Ok, so my gut feel is that the above was reasonable within the context
of 2016, but that the XPFO model is completely pointless and wrong in
the post-Meltdown world we now live in.

Why?

Because with the Meltdown patches, we ALREADY HAVE the isolated page
tables that XPFO tries to do.

They are just the normal user page tables.

So don't go around doing other crazy things.

All you need to do is to literally:

- before you enter VMX mode, switch to the user page tables

- when you exit, switch back to the kernel page tables

don't do anything else. You're done.

Now, this is complicated a bit by the fact that in order to enter VMX
mode with the user page tables, you do need to add the VMX state
itself to those user page tables (and add the actual trampoline code
to the vmenter too).

So it does imply we need to slightly extend the user mapping with a
few new patches, but that doesn't sound bad.

In fact, it sounds absolutely trivial to me.

The other thing you want to do is is the trivial optimization of "hey.
we exited VMX mode due to a host interrupt", which would look like
this:

* switch to user page tables in order to do vmenter
* vmenter
* host interrupt happens
- switch to kernel page tables to handle irq
- do_IRQ etc
- switch back to user page tables
- iret
* switch to kernel page tables because the vmenter returned

so you want to have some trivial short-circuiting of that last "switch
to user page tables and back" dance. It may actually be that we don't
even need it, because the irq code may just be looking at what *mode*
we were in, not what page tables we were in. I looked at that code
back in the meltdown days, but that's already so last-year now that we
have all these _other_ CPU bugs we handled.

But other than small details like that, doesn't this "use our Meltdown
user page table" sound like the right thing to do?

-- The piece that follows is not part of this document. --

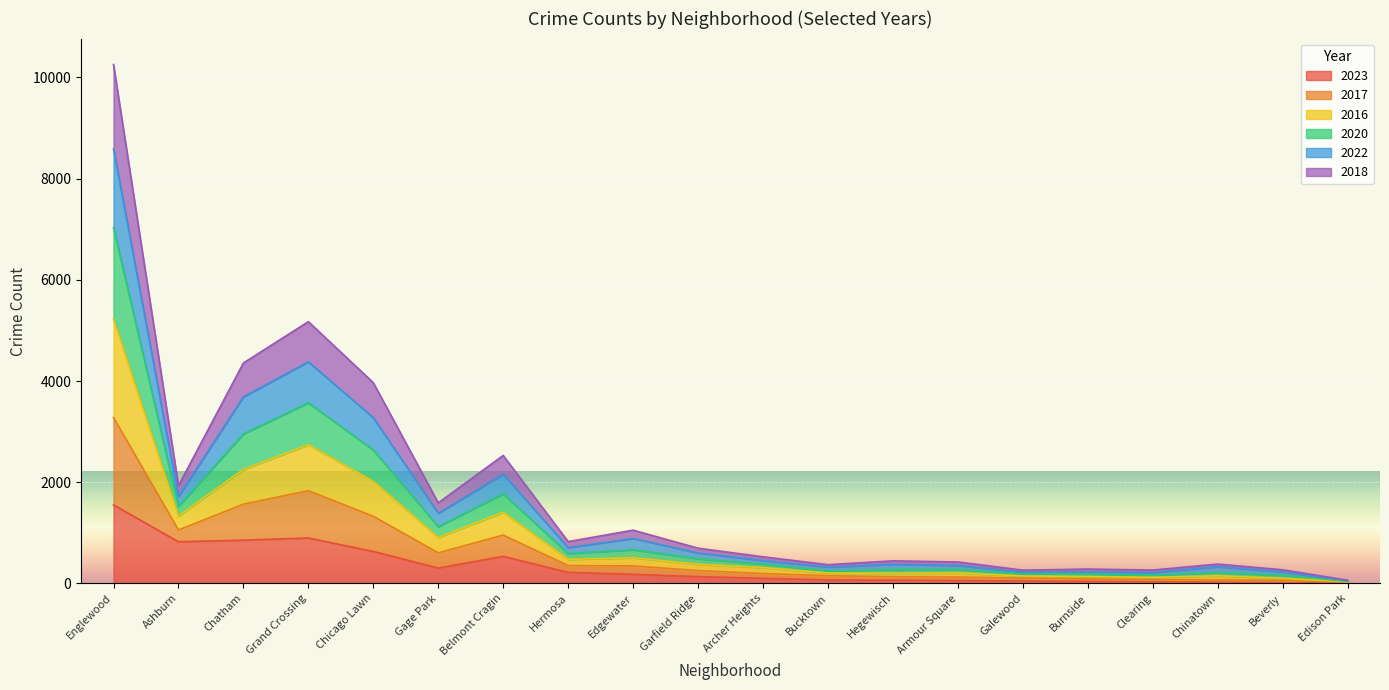

At which category is the sum across all series the highest?

Englewood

And note: no new VM code or complexity. None. We already have the
"isolated KVM context with only pages for the KVM process" case
handled.

Of course, after the long (and entirely unrelated) discussion about
the TLB flushing bug we had, I'm starting to worry about my own
competence, and maybe I'm missing something really fundamental, and
the XPFO patches do something else than what I think they do, or my
"hey, let's use our Meltdown code" idea has some fundamental weakness
that I'm missing.

Linus